Your heart rate values
Measure resting HR first thing in the morning before getting out of bed for the most accurate value.
Heart rate zones guide effort intensity by mapping your personal heart rate reserve into five practical training bands, each associated with a distinct physiological stimulus and adaptation.
Measure resting HR first thing in the morning before getting out of bed for the most accurate value.
Get drift tracking, zone distribution reports, and fatigue context in PeakPedal.
Heart rate is simple to measure, but smarter interpretation makes training far more effective.
The five zones follow the Karvonen heart rate reserve model. Zone 1 (50–60% HRR) is active recovery and light movement. Zone 2 (60–70% HRR) is aerobic base building — the workhorse zone for endurance athletes. Zone 3 (70–80% HRR) is moderate tempo effort. Zone 4 (80–90% HRR) corresponds to lactate threshold and is used for sustained hard intervals. Zone 5 (90–100% HRR) covers near-maximal and maximal efforts for VO2 max and peak race intensities.
The Karvonen formula accounts for your resting heart rate by first calculating heart rate reserve (HRR = max HR minus resting HR). Training zone targets are then placed as a percentage of HRR, with resting HR added back in. This makes zones genuinely personalized — a trained athlete with a very low resting heart rate gets meaningfully different zone boundaries than a less-trained peer with the same maximum heart rate. Simple percentage-of-max-HR formulas miss this individual variation.
A graded exercise test in a lab is the most accurate method. For most athletes, the most practical approach is to record the highest heart rate you have ever reached during a hard race or track test. A common field test is a 10-minute all-out effort with the last 2–3 minutes truly maximal. Age-formula estimates (220 − age or 208 − 0.7×age) have standard deviations of around 10–12 bpm, meaning they can easily be 15–20 bpm off for a given individual.
Zone 2 (60–70% HRR) is where mitochondrial biogenesis is most efficiently stimulated. Long Zone 2 sessions increase the density and size of mitochondria in slow-twitch muscle fibers, enhance fat oxidation capacity, improve lactate clearance, and build the cardiac stroke volume that underpins all higher-intensity performance. Elite endurance athletes often spend 75–85% of their training volume here. The challenge is that true Zone 2 can feel almost uncomfortably easy for athletes used to training hard every session.
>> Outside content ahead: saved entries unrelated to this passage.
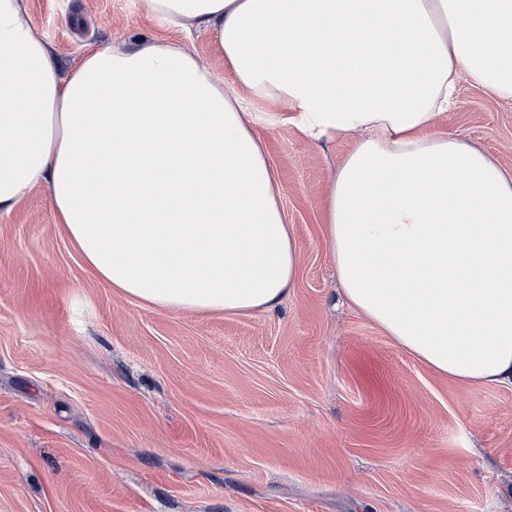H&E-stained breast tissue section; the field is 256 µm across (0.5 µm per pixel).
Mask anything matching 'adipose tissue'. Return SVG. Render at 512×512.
<instances>
[{"label": "adipose tissue", "mask_w": 512, "mask_h": 512, "mask_svg": "<svg viewBox=\"0 0 512 512\" xmlns=\"http://www.w3.org/2000/svg\"><path fill=\"white\" fill-rule=\"evenodd\" d=\"M214 35L309 138L364 131L330 187L345 299L434 372L512 388V173L425 136L461 83L512 98V0H143ZM0 0V213L44 183L94 275L171 312L278 306L299 256L253 115L185 43L62 74Z\"/></svg>", "instance_id": "adipose-tissue-1"}]
</instances>
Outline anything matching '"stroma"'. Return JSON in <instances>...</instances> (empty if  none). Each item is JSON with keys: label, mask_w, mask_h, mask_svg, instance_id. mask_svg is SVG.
Here are the masks:
<instances>
[{"label": "stroma", "mask_w": 512, "mask_h": 512, "mask_svg": "<svg viewBox=\"0 0 512 512\" xmlns=\"http://www.w3.org/2000/svg\"><path fill=\"white\" fill-rule=\"evenodd\" d=\"M62 71L182 38L142 0H23ZM237 95L300 255L270 311L169 312L94 277L46 185L0 213V512H512V389L438 375L343 299L326 234L359 139ZM512 171V98L462 83L430 130Z\"/></svg>", "instance_id": "1"}]
</instances>
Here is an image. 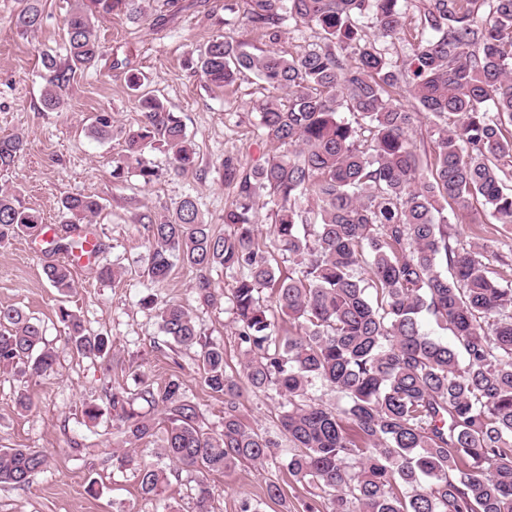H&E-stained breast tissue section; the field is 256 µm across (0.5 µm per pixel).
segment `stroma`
I'll return each instance as SVG.
<instances>
[{"label":"stroma","mask_w":512,"mask_h":512,"mask_svg":"<svg viewBox=\"0 0 512 512\" xmlns=\"http://www.w3.org/2000/svg\"><path fill=\"white\" fill-rule=\"evenodd\" d=\"M72 3L46 0L41 27L24 35L13 24L19 0H0V137L18 135L26 143L14 165L0 170V187H17L27 206L54 226L61 223L63 198L96 194L103 209L89 227L98 237V261L122 276L103 281L94 267L77 268L72 288L61 293L45 280L46 256L30 237L0 244V306H15L38 318L60 360L58 373L38 378L0 373V448H36L49 457L47 469L33 476L28 487L0 485V512H113L121 503L133 505L135 512H193L195 488L203 478L214 491L212 512H240L246 499L259 503L261 512H305L309 505L324 512L326 501L313 496L284 467L290 447L280 439L281 399L272 391L246 388L237 400L247 424L281 442L276 459L264 466L239 465L204 477L170 463L163 493L149 497L142 494L136 472L112 464L113 452L124 448L112 411L105 406L106 391L115 387L133 391L139 380L160 385L170 375H180L186 396L201 407L204 430H222L224 399L205 386L194 351L161 348L158 320L139 300L152 293L161 301L184 305L202 332L223 345L234 366L241 350L233 312L224 302L201 303L193 289L195 272L182 263H175L164 284L142 277L149 254L147 226L191 196L205 221L223 230L224 209L234 198L224 182L225 154L249 167L276 154L277 148L255 135L259 116L254 104L266 94L262 82L248 73L233 86L211 88L191 64L193 50L219 34L264 47V40L244 24L243 0H143L140 20L122 14L101 19L103 52L96 65L75 77L61 108L46 110L39 56L45 50L63 53L61 19ZM117 58L127 61V69L143 73L149 90L183 121L199 152L194 171L175 174L167 153L158 148L148 154L157 172L151 184L132 174L113 179L112 162L123 153L124 137L142 120L131 100L127 69L113 66ZM98 112L112 114L111 138L90 134L89 118ZM451 228L457 246L484 243L512 262V224L481 226L455 219ZM61 306L74 312L88 332L111 338L109 362L69 350L56 317ZM23 390L33 397L31 409L15 404ZM91 399L104 407L94 424L82 413ZM270 478L279 481L282 500L268 498Z\"/></svg>","instance_id":"35a3bbf8"}]
</instances>
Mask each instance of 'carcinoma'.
<instances>
[{
  "label": "carcinoma",
  "mask_w": 512,
  "mask_h": 512,
  "mask_svg": "<svg viewBox=\"0 0 512 512\" xmlns=\"http://www.w3.org/2000/svg\"><path fill=\"white\" fill-rule=\"evenodd\" d=\"M245 2L244 23L267 48L254 53L218 35L198 50L197 69L206 84L224 88L254 73L271 91L256 107L257 133L285 151L246 168L225 157L224 182L235 200L224 209V232L204 222L193 197L183 198L149 225L143 274L161 284L180 261L196 271L194 290L205 304L216 301L209 272L221 267L233 275L227 299L243 347L239 374L252 390L286 398L279 427L294 448L286 469L327 501V512H512V278L490 268L485 247L453 245L445 214L463 217L479 200L487 219L470 223L512 224V192L503 188L509 172L500 167L512 159V135L503 133L512 127V0H423L420 25L431 37L404 63L416 112L395 97L401 72L377 46L404 31L400 0ZM43 13V0H23L14 25L34 32ZM114 13L135 19L142 9L139 0H76L64 16L65 55L40 56L46 109L59 108L75 75L97 62L96 21ZM300 24L317 27L324 44L280 54L274 45L282 32ZM145 80L127 71L143 120L114 161L116 180L133 169L151 183L157 173L145 154L157 144L177 173L199 161L185 126L144 91ZM342 108L361 123L342 119ZM430 117L437 150L424 167L409 132ZM90 132L112 135V115L98 113ZM24 149L22 138L0 137V169ZM262 198L274 242L292 261L286 273L259 239ZM61 205L64 223L75 229L102 210L92 193L67 196ZM42 224L16 191L0 189L1 244L36 237ZM77 245L54 239L45 250L43 275L60 291L73 286V274L56 255ZM442 260L451 275L440 270ZM264 288L274 291L293 330L277 329L260 296ZM141 305L156 312L165 346L196 350L206 386L224 397V426L212 434L180 377L145 385L139 399L165 411L163 458L204 475L275 457L278 443L237 412L241 387L224 347L201 334L183 305L153 294ZM425 314L454 343L423 332ZM57 316L69 349L88 358L110 355V337L87 332L63 306ZM56 363L40 321L0 307V368L38 377ZM318 382L342 404L316 402L310 390ZM108 401L127 443L155 433L153 419L125 390L112 389ZM112 460L138 473L142 494L162 493L164 467L142 463L132 448ZM46 466L38 450L0 448V484L24 488ZM212 497L211 486L199 481L195 512H211Z\"/></svg>",
  "instance_id": "obj_1"
}]
</instances>
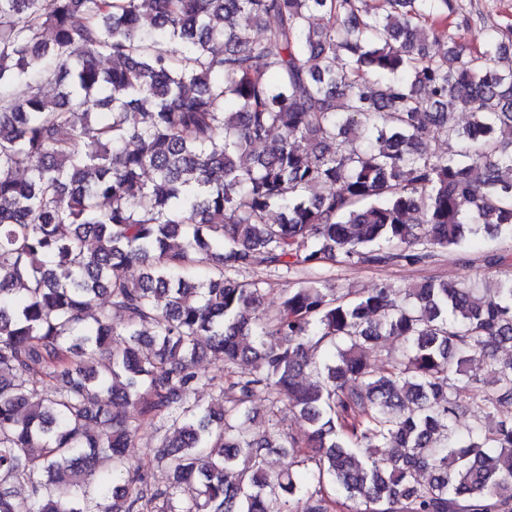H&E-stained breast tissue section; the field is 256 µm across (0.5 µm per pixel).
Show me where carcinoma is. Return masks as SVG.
<instances>
[{
  "label": "carcinoma",
  "instance_id": "obj_1",
  "mask_svg": "<svg viewBox=\"0 0 512 512\" xmlns=\"http://www.w3.org/2000/svg\"><path fill=\"white\" fill-rule=\"evenodd\" d=\"M455 13L0 0V512H512V273L354 297L312 276L512 242V26L472 51ZM258 265L297 277L270 316L264 280L228 276ZM259 398L309 430L253 431ZM157 422L163 489L125 454Z\"/></svg>",
  "mask_w": 512,
  "mask_h": 512
}]
</instances>
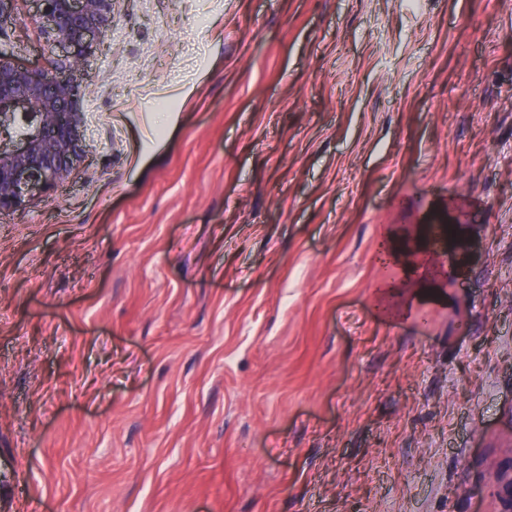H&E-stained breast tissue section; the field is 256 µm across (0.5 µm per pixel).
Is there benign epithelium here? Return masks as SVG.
<instances>
[{
	"label": "benign epithelium",
	"mask_w": 512,
	"mask_h": 512,
	"mask_svg": "<svg viewBox=\"0 0 512 512\" xmlns=\"http://www.w3.org/2000/svg\"><path fill=\"white\" fill-rule=\"evenodd\" d=\"M36 2L58 55L30 70L0 54V211L22 209L81 161L86 113L74 72L112 31L114 0Z\"/></svg>",
	"instance_id": "benign-epithelium-1"
}]
</instances>
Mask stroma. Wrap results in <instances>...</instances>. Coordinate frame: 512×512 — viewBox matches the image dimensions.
Segmentation results:
<instances>
[{"instance_id": "stroma-1", "label": "stroma", "mask_w": 512, "mask_h": 512, "mask_svg": "<svg viewBox=\"0 0 512 512\" xmlns=\"http://www.w3.org/2000/svg\"><path fill=\"white\" fill-rule=\"evenodd\" d=\"M84 90L0 213V512H501L512 0H115Z\"/></svg>"}]
</instances>
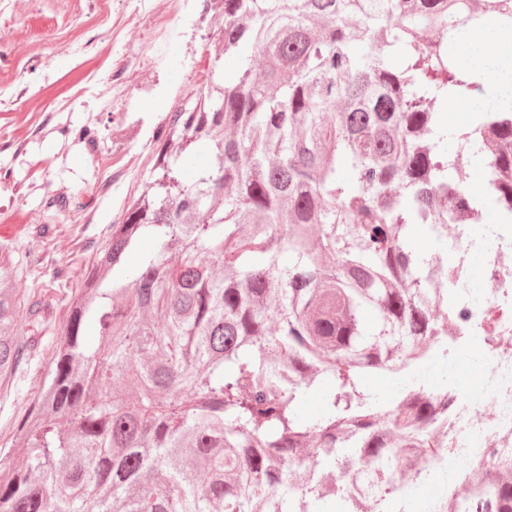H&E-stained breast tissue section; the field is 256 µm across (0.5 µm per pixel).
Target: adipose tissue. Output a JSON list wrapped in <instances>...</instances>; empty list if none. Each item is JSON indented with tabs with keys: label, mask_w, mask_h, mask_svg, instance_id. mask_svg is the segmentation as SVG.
<instances>
[{
	"label": "adipose tissue",
	"mask_w": 512,
	"mask_h": 512,
	"mask_svg": "<svg viewBox=\"0 0 512 512\" xmlns=\"http://www.w3.org/2000/svg\"><path fill=\"white\" fill-rule=\"evenodd\" d=\"M463 40L467 45L464 58L471 66L469 74L484 88L480 97L458 103L459 111L465 112L474 126L487 107L512 104V23L499 20L477 27Z\"/></svg>",
	"instance_id": "obj_1"
}]
</instances>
Yes, significantly. Heat and humidity are the biggest environmental factors — HR at a fixed power output can rise 5–15 bpm in hot conditions compared to cool ones. Altitude raises HR for the same relative effort as the body compensates for lower oxygen availability. Dehydration, poor sleep, high caffeine intake, illness, and psychological stress all independently elevate resting and exercise HR. Using perceived exertion alongside HR helps you distinguish genuine intensity from these confounding factors.
Your maximum heart rate is usually 5–10 bpm lower when cycling than running due to differences in muscle mass involved and body position. This means the absolute BPM values for each zone will differ between sports even if the percentages are the same. Ideally, derive separate HRmax values for cycling and running through sport-specific tests. The underlying five-zone philosophy is the same, but the numbers are not directly interchangeable.
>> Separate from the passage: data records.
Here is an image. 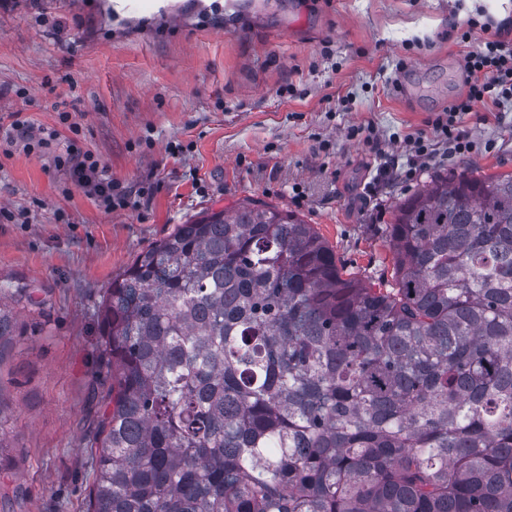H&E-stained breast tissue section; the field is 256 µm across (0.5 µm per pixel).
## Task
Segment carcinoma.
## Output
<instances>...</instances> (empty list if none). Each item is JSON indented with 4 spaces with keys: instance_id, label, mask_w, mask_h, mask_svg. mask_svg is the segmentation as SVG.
Returning <instances> with one entry per match:
<instances>
[{
    "instance_id": "obj_1",
    "label": "carcinoma",
    "mask_w": 512,
    "mask_h": 512,
    "mask_svg": "<svg viewBox=\"0 0 512 512\" xmlns=\"http://www.w3.org/2000/svg\"><path fill=\"white\" fill-rule=\"evenodd\" d=\"M392 283L259 201L112 279L87 512H512V172L394 205ZM24 334L0 302L5 341Z\"/></svg>"
}]
</instances>
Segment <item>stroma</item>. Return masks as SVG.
<instances>
[{
  "label": "stroma",
  "mask_w": 512,
  "mask_h": 512,
  "mask_svg": "<svg viewBox=\"0 0 512 512\" xmlns=\"http://www.w3.org/2000/svg\"><path fill=\"white\" fill-rule=\"evenodd\" d=\"M486 20L512 43V0H0V115L54 128L67 103L78 150L141 194L104 212L51 155L0 146V210L28 214L0 221V296L31 291L15 312L37 328L0 358V512H81L109 389L98 302L177 225L246 199L285 207L384 282L396 201L436 175L512 172V108L470 112L471 153L366 195L385 155L408 158L407 136L465 94Z\"/></svg>",
  "instance_id": "obj_1"
}]
</instances>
Lactate threshold heart rate (LTHR) is approximately 85–90% of your maximum heart rate, and corresponds roughly to the point where lactate accumulates faster than it can be cleared. LTHR sits at the top of Zone 4 and bottom of Zone 5 in this calculator. Training just below LTHR (Zone 4) is the most direct way to push threshold higher over time. Races lasting 20–60 minutes are typically paced at or near LTHR, making it a useful race planning anchor alongside FTP.
Cardiac drift is the gradual rise in heart rate that occurs during sustained aerobic exercise even at constant power output. As you sweat and your plasma volume decreases, stroke volume drops and heart rate rises to compensate. During a 2-hour Zone 2 ride, your HR may drift up 8–15 bpm over the session without any true increase in effort. Monitoring both power and HR helps you identify when drift is occurring and whether hydration or temperature is the likely cause.
Track resting heart rate weekly (ideally the average of 3–5 morning measurements) as a simple recovery and adaptation indicator. A well-trained athlete's resting HR typically decreases 5–15 bpm over months of consistent aerobic training as stroke volume improves. A sudden spike of 4–6 bpm above your personal baseline on a given morning is a useful flag for potential overtraining, illness, or inadequate recovery — a signal to reduce intensity for that day.